YMC-Nile

This is going to be a very strange evening. Memories of drinking 14 cans of fizzy pop in two and a half hours; Rod Stewart’s ‘Sailing’ and a stolen moment with Emily Tangent behind a Nissen Hut in a Borders backwater fill my head.

I have just dropped off the eldest child (12) at his first disco which doesn’t involve jelly and ice cream. I am filled with all sorts of dark thoughts. What if he’s offered crack cocaine? Or even worse, the buffet only has turkey twizzlers? Can he beat 14 cans? How much Um Bongo can a child take before being rushed to A&E? Will the youthful hormones turn the screaming little oiks into a giddy mix of lord knows what and we’ll be choosing pink or blue and a nice hat in nine months time?
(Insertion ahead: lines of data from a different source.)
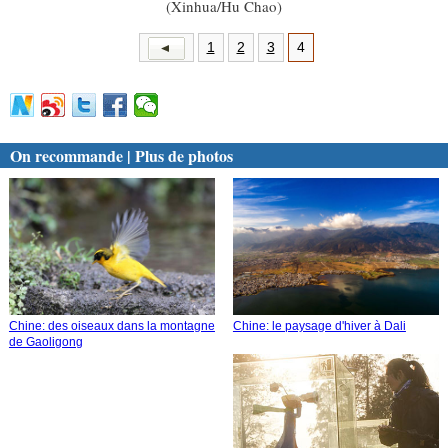
(Xinhua/Hu Chao)
1
2
3
4
On recommande | Plus de photos
Chine: des oiseaux dans la montagne
Chine: le paysage d'hiver à Dali
de Gaoligong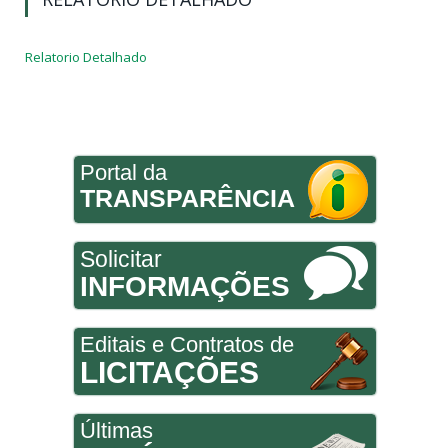
Relatorio Detalhado
Portal da
TRANSPARÊNCIA
Solicitar
INFORMAÇÕES
Editais e Contratos de
LICITAÇÕES
Últimas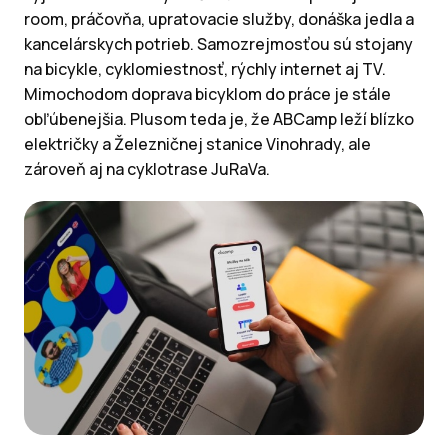
room, práčovňa, upratovacie služby, donáška jedla a
kancelárskych potrieb. Samozrejmosťou sú stojany
na bicykle, cyklomiestnosť, rýchly internet aj TV.
Mimochodom doprava bicyklom do práce je stále
obľúbenejšia. Plusom teda je, že ABCamp leží blízko
električky a Železničnej stanice Vinohrady, ale
zároveň aj na cyklotrase JuRaVa.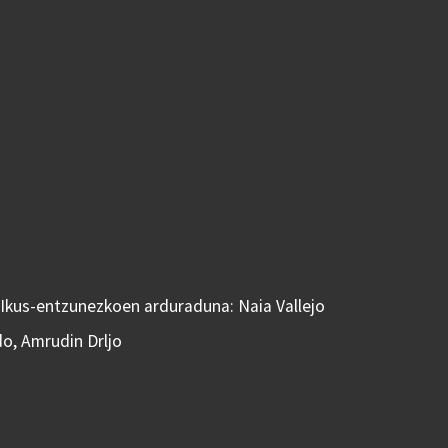
 Ikus-entzunezkoen arduraduna: Naia Vallejo
do, Amrudin Drljo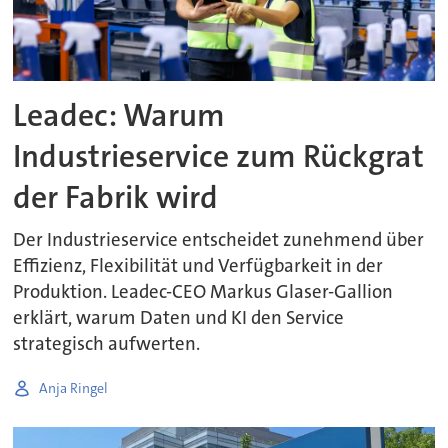
Leadec: Warum
Industrieservice zum Rückgrat
der Fabrik wird
Der Industrieservice entscheidet zunehmend über
Effizienz, Flexibilität und Verfügbarkeit in der
Produktion. Leadec-CEO Markus Glaser-Gallion
erklärt, warum Daten und KI den Service
strategisch aufwerten.
Anja Ringel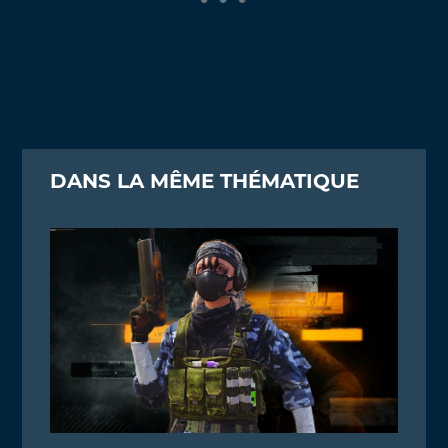
DANS LA MÊME THÉMATIQUE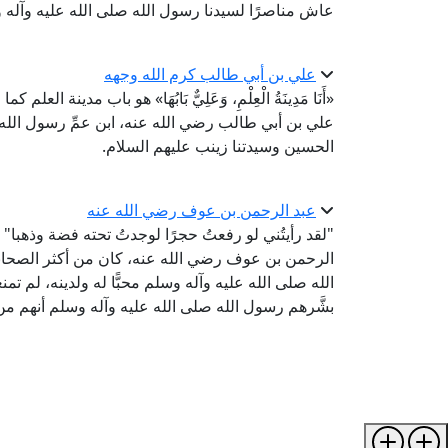
عاش مناصرًا لسيدنا رسول الله صلى الله عليه وآله وسل
علي بن أبي طالب كرم الله وجهه
«أَنَا مَدِينَةُ الْعِلْمِ، وَعَلِيٌّ بَابُهَا» هو باب مدين
علي بن أبي طالب رضي الله عنه، ابن عمِّ رسول الله 
الحسين وسيدتنا زينب عليهم السلام.
عبد الرحمن بن عوف رضي الله عنه
"لقد رأيتُني لو رفعتُ حجرًا لوجدتُ تحته فضة وذهبا"
الرحمن بن عوف رضي الله عنه، كان من أكثر الصحابة ال
الله صلى الله عليه وآله وسلم محبًّا له ولدينه، لم تم
بشَّرهم رسول الله صلى الله عليه وآله وسلم أنهم من أ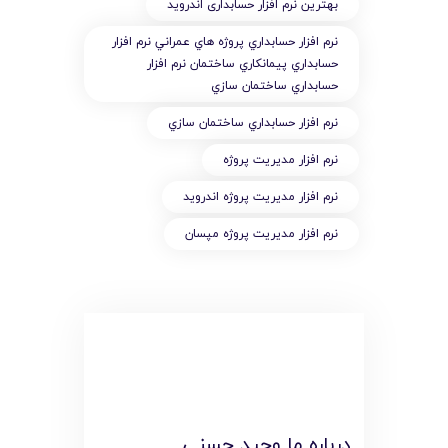
بهترین نرم افزار حسابداری اندروید
نرم افزار حسابداري پروژه هاي عمراني نرم افزار
حسابداري پيمانکاري ساختمان نرم افزار
حسابداري ساختمان سازي
نرم افزار حسابداري ساختمان سازي
نرم افزار مديريت پروژه
نرم افزار مديريت پروژه اندرويد
نرم افزار مديريت پروژه مپسان
درباره ما وحید حسنی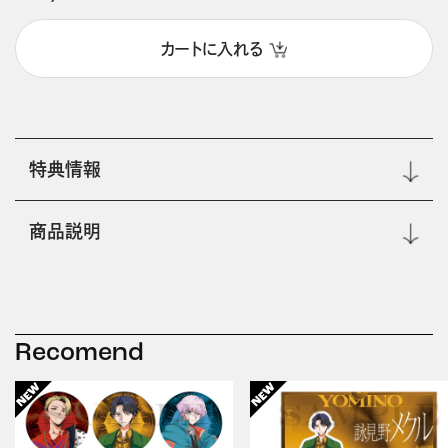
カートに入れる
特典情報
商品説明
Recomend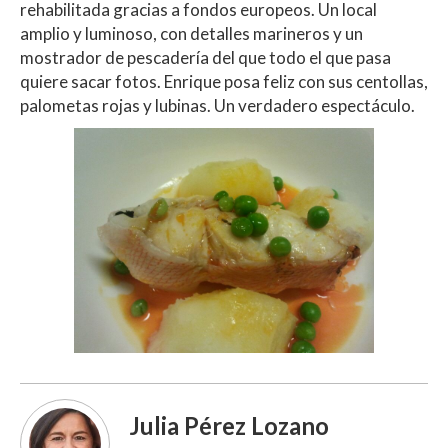
rehabilitada gracias a fondos europeos. Un local
amplio y luminoso, con detalles marineros y un
mostrador de pescadería del que todo el que pasa
quiere sacar fotos. Enrique posa feliz con sus centollas,
palometas rojas y lubinas. Un verdadero espectáculo.
Julia Pérez Lozano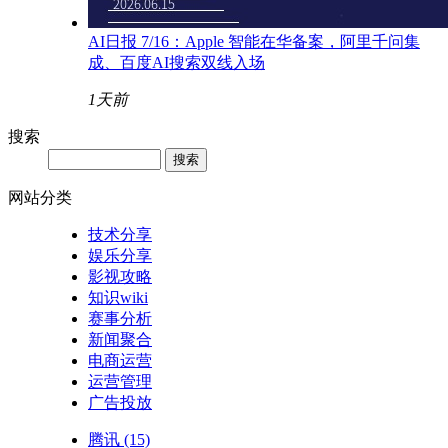
AI日报 7/16：Apple 智能在华备案，阿里千问集
成、百度AI搜索双线入场
1天前
搜索
网站分类
技术分享
娱乐分享
影视攻略
知识wiki
赛事分析
新闻聚合
电商运营
运营管理
广告投放
腾讯
(15)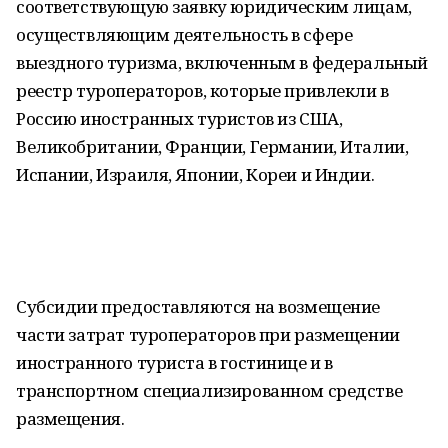
соответствующую заявку юридическим лицам,
осуществляющим деятельность в сфере
выездного туризма, включенным в федеральный
реестр туроператоров, которые привлекли в
Россию иностранных туристов из США,
Великобритании, Франции, Германии, Италии,
Испании, Израиля, Японии, Кореи и Индии.
Субсидии предоставляются на возмещение
части затрат туроператоров при размещении
иностранного туриста в гостинице и в
транспортном специализированном средстве
размещения.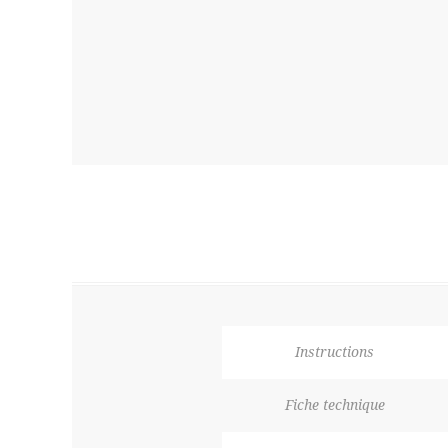
Instructions
Fiche technique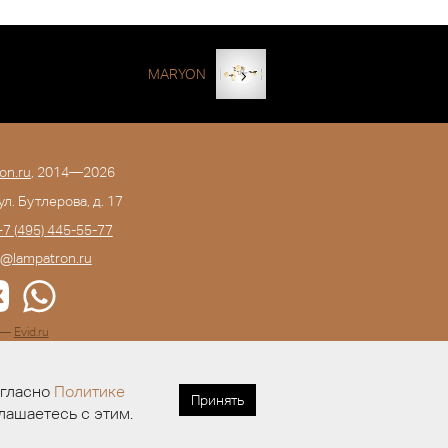
MARYON
on.ru
, 2014—2026
 ул. Бутлерова, д. 17
+7 (495) 445-55-77
o@lampatron.ru
а —
Evid.ru
огласно
Политике
Принять
лашаетесь с этим.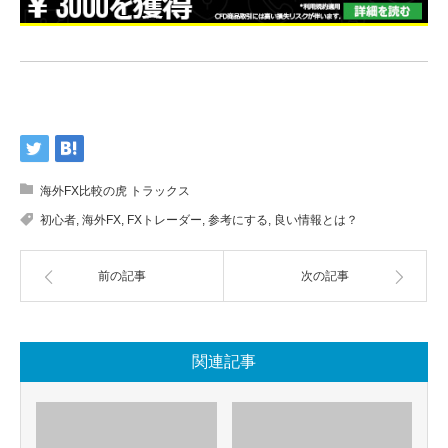
海外FX比較の虎 トラックス
初心者
,
海外FX
,
FXトレーダー
,
参考にする
,
良い情報とは？
前の記事
次の記事
関連記事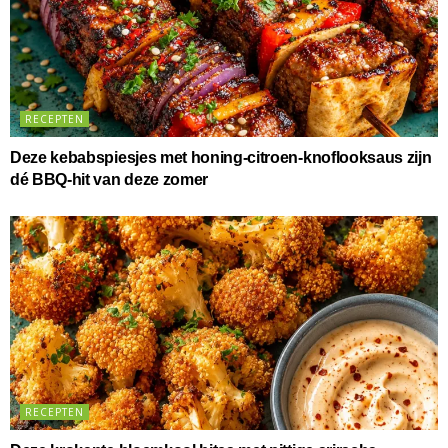
RECEPTEN
Deze kebabspiesjes met honing-citroen-knoflooksaus zijn
dé BBQ-hit van deze zomer
RECEPTEN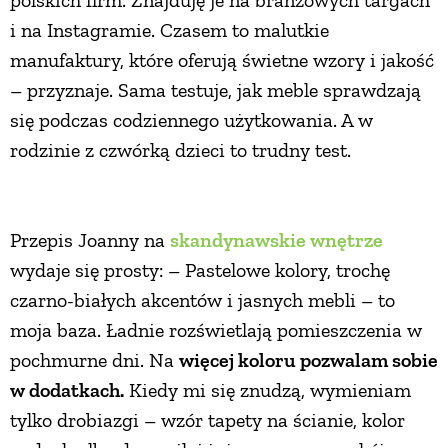
i na Instagramie. Czasem to malutkie
manufaktury, które oferują świetne wzory i jakość
– przyznaje. Sama testuje, jak meble sprawdzają
się podczas codziennego użytkowania. A w
rodzinie z czwórką dzieci to trudny test.
Przepis Joanny na
skandynawskie wnętrze
wydaje się prosty: – Pastelowe kolory, trochę
czarno-białych akcentów i jasnych mebli – to
moja baza. Ładnie rozświetlają pomieszczenia w
pochmurne dni. Na
więcej koloru pozwalam sobie
w dodatkach.
Kiedy mi się znudzą, wymieniam
tylko drobiazgi – wzór tapety na ścianie, kolor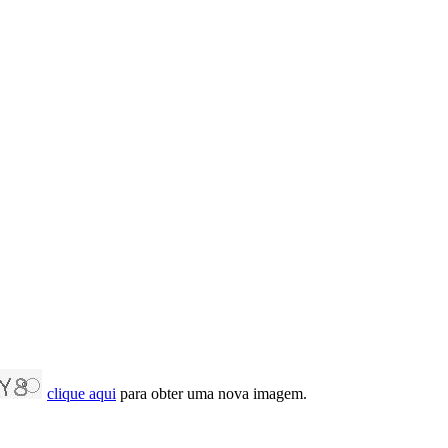
clique aqui
para obter uma nova imagem.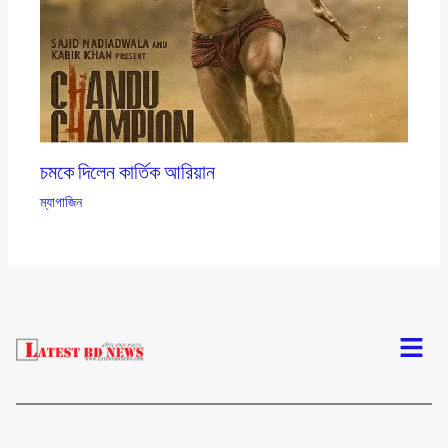
চমকে দিলেন কার্তিক আরিয়ান
ম্যাগাজিন
Menu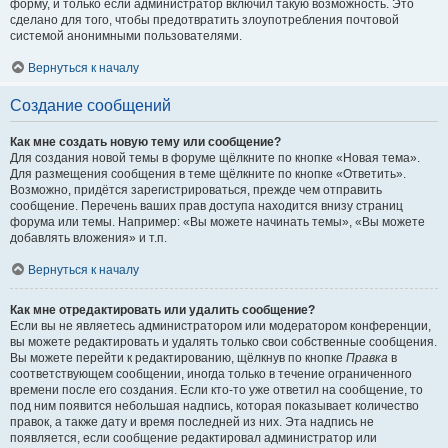
форму, и только если администратор включил такую возможность. Это
сделано для того, чтобы предотвратить злоупотребления почтовой
системой анонимными пользователями.
Вернуться к началу
Создание сообщений
Как мне создать новую тему или сообщение?
Для создания новой темы в форуме щёлкните по кнопке «Новая тема».
Для размещения сообщения в теме щёлкните по кнопке «Ответить».
Возможно, придётся зарегистрироваться, прежде чем отправить
сообщение. Перечень ваших прав доступа находится внизу страниц
форума или темы. Например: «Вы можете начинать темы», «Вы можете
добавлять вложения» и т.п.
Вернуться к началу
Как мне отредактировать или удалить сообщение?
Если вы не являетесь администратором или модератором конференции,
вы можете редактировать и удалять только свои собственные сообщения.
Вы можете перейти к редактированию, щёлкнув по кнопке
Правка
в
соответствующем сообщении, иногда только в течение ограниченного
времени после его создания. Если кто-то уже ответил на сообщение, то
под ним появится небольшая надпись, которая показывает количество
правок, а также дату и время последней из них. Эта надпись не
появляется, если сообщение редактировал администратор или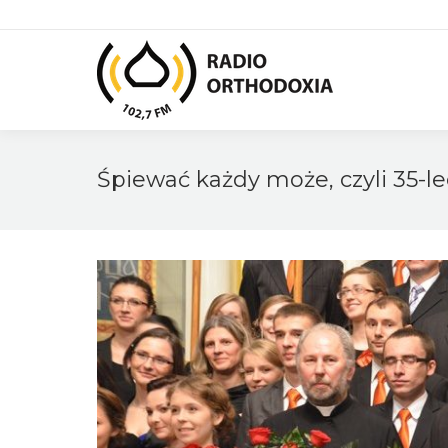
Śpiewać każdy może, czyli 35-l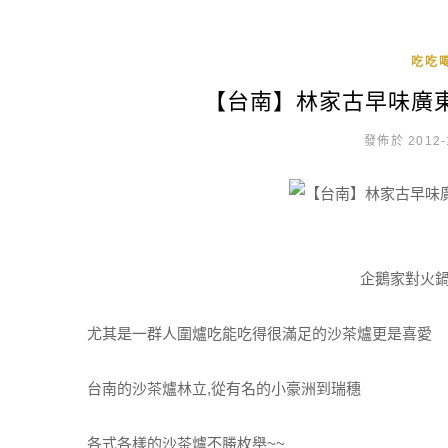
吃吃喝
【台南】林家古早味廣
發佈於 2012-
企鵝家對火
尤其是一群人圍爐吃能吃得很滿足的沙茶爐更是喜愛
台南的沙茶爐林立,從有名的小豪洲到瑞穗
各式各樣的沙茶爐不勝枚舉~~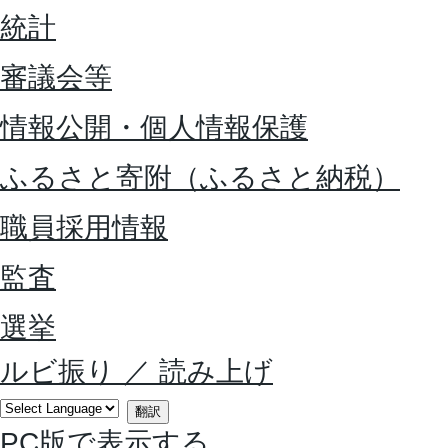
統計
審議会等
情報公開・個人情報保護
ふるさと寄附（ふるさと納税）
職員採用情報
監査
選挙
ルビ振り
／
読み上げ
翻訳
PC版で表示する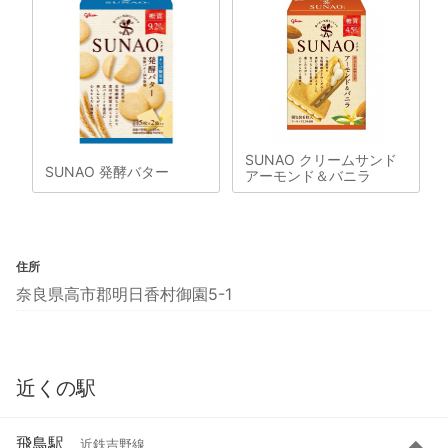
SUNAO クリームサンド
SUNAO 発酵バター
アーモンド＆バニラ
住所
奈良県高市郡明日香村御園5-1
近くの駅
飛鳥駅
近鉄吉野線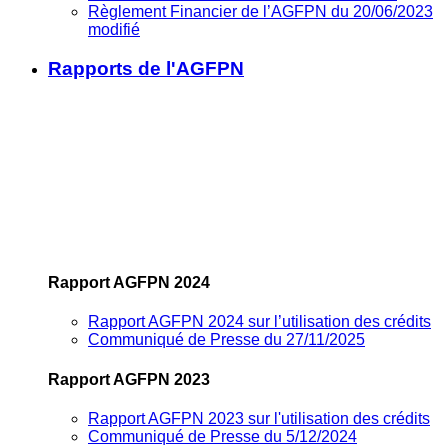
Règlement Financier de l’AGFPN du 20/06/2023
modifié
Rapports de l'AGFPN
Rapport AGFPN 2024
Rapport AGFPN 2024 sur l’utilisation des crédits
Communiqué de Presse du 27/11/2025
Rapport AGFPN 2023
Rapport AGFPN 2023 sur l'utilisation des crédits
Communiqué de Presse du 5/12/2024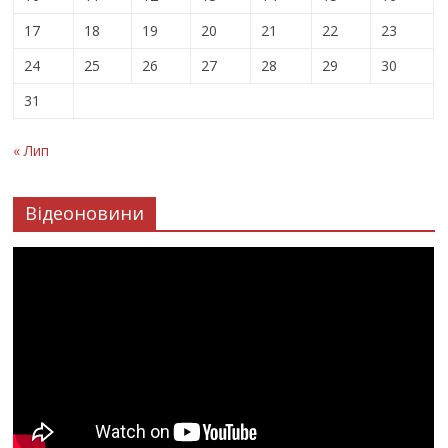
17
18
19
20
21
22
23
24
25
26
27
28
29
30
31
« Лип
Відеоновини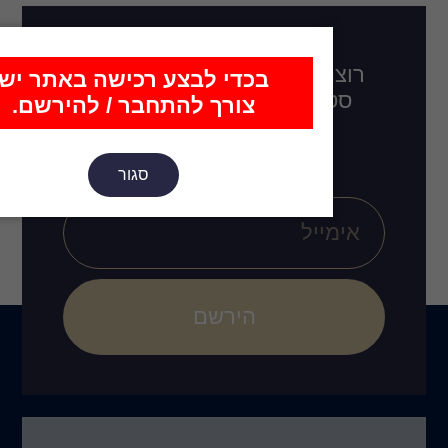
דכן בכל מה שחדש,
כדי לבצע רכישה באתר יש
לו בקרוב, רעיונות
צורך להתחבר / להירשם.
ובים חדשים?
סגור
הירשם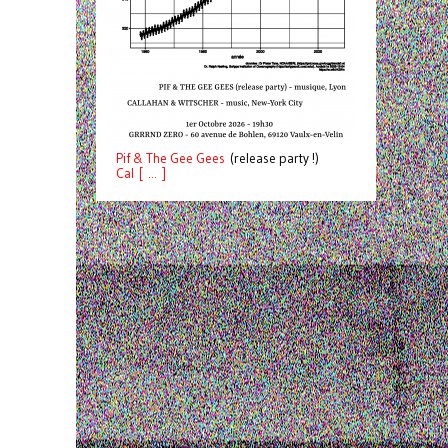
Pif
& The Gee Gees
(release party !)
C
a
l [ ... ]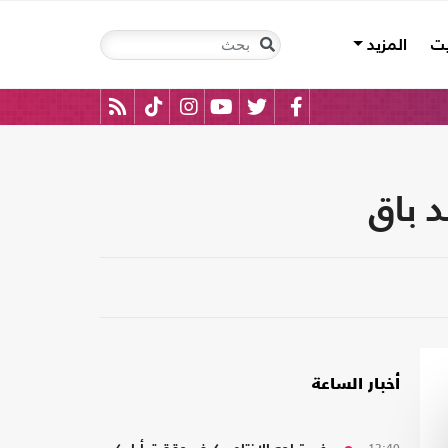
يت
المزيد
د باق
أخبار الساعة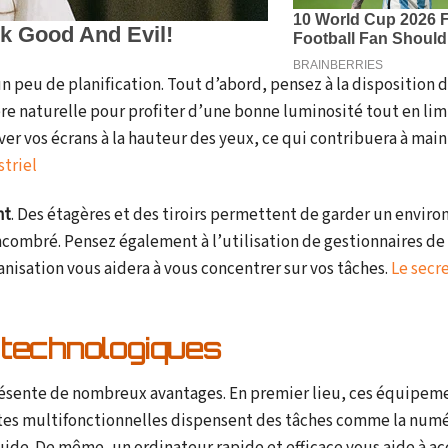
n peu de planification. Tout d’abord, pensez à la disposition 
re naturelle pour profiter d’une bonne luminosité tout en lim
er vos écrans à la hauteur des yeux, ce qui contribuera à mai
triel
nt
. Des étagères et des tiroirs permettent de garder un envir
 encombré. Pensez également à l’utilisation de gestionnaires de
ganisation vous aidera à vous concentrer sur vos tâches.
Le secr
technologiques
ésente de nombreux avantages. En premier lieu, ces équipem
tes multifonctionnelles dispensent des tâches comme la numé
luide. De même, un ordinateur rapide et efficace vous aide à a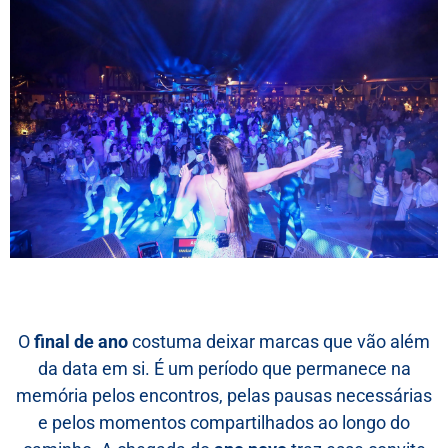
O
final de ano
costuma deixar marcas que vão além
da data em si. É um período que permanece na
memória pelos encontros, pelas pausas necessárias
e pelos momentos compartilhados ao longo do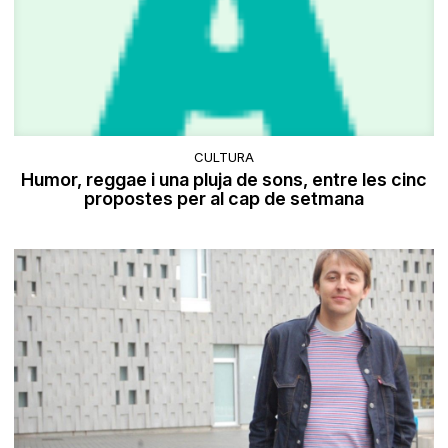
CULTURA
Humor, reggae i una pluja de sons, entre les cinc
propostes per al cap de setmana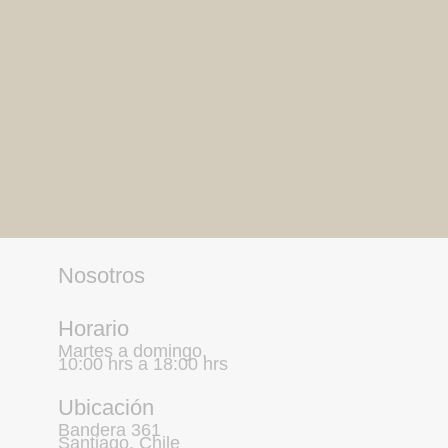
Nosotros
Horario
Martes a domingo,
10:00 hrs a 18:00 hrs
Ubicación
Bandera 361
Santiago, Chile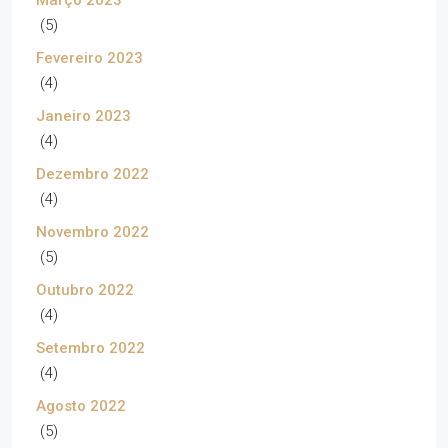
(5)
Fevereiro 2023
(4)
Janeiro 2023
(4)
Dezembro 2022
(4)
Novembro 2022
(5)
Outubro 2022
(4)
Setembro 2022
(4)
Agosto 2022
(5)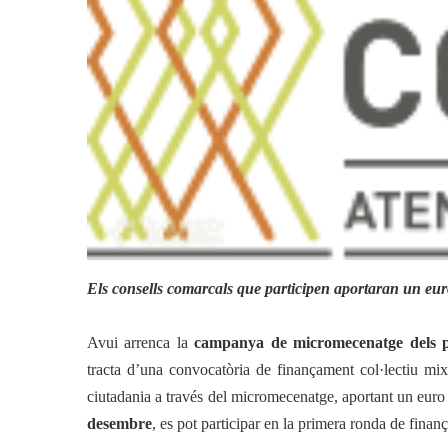
L’OESST
Actualitat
It’s OK though, It’s an official school event. So that’s all right then. Panic over. The teachers will be armed with cattleprods patrolling dark corners and the loos clipping adolescents round the ear if there’s any nonsense. Hang on though. I’ve just seen the two teachers go in. They are young and tanned. I think they may be an item. I fear the worst. Will their minds be on the job? 

And what about the vexed question of where to park.  Not for the first time I wonder how I can fill two and a half hours on a wet evening in Teesdale. Should I stay in the car park and wait? I’d have hated that. And these days what with stalking cases involving middle-aged men on the increase I may be arrested in a well planned Police raid after an anonymous call from inside the Hall. As I drive away in the squad car I see my eldest smiling and waving. Charming.

 But by the time I drive home it’ll be time to come back again. Maybe I’ll hover in a lay-by along the road and watch something on my laptop. That is also a terrible idea. I fear magistrates would want to make an example.

 The children eventually emerge and are high on….well…nothing but natural excitement. It’s a rare opportunity to be free of parents; school routines; homework and brothers and sisters. Dress code would appear from where I am sitting to be a tantalising mix of branded leisure chic meets Hannah Montana. A heady combination of teenage static; aftershave and exotic perfumes fill the air. I should be appalled. I am of course fantastically jealous. 

 In August 1976 I made my public debut on a dancefloor. Not wanting to become a grandmother too early in life mum had fitted the standard anti- female deterrents: tanktop,  elastic tie and bell bottoms which were hanging at what fashionistas would describe as “half-mast”. I was an irresistible hunk of lovin’.  But of course the disco fell along the usual lines- boys at one end throwing soggy Wotsits at each other, the girls at the other pointing at my trousers and giggling. And so the night passed.

Must go….. I can see movement in the bushes. My God it’s the teachers. Where’s my cattleprod?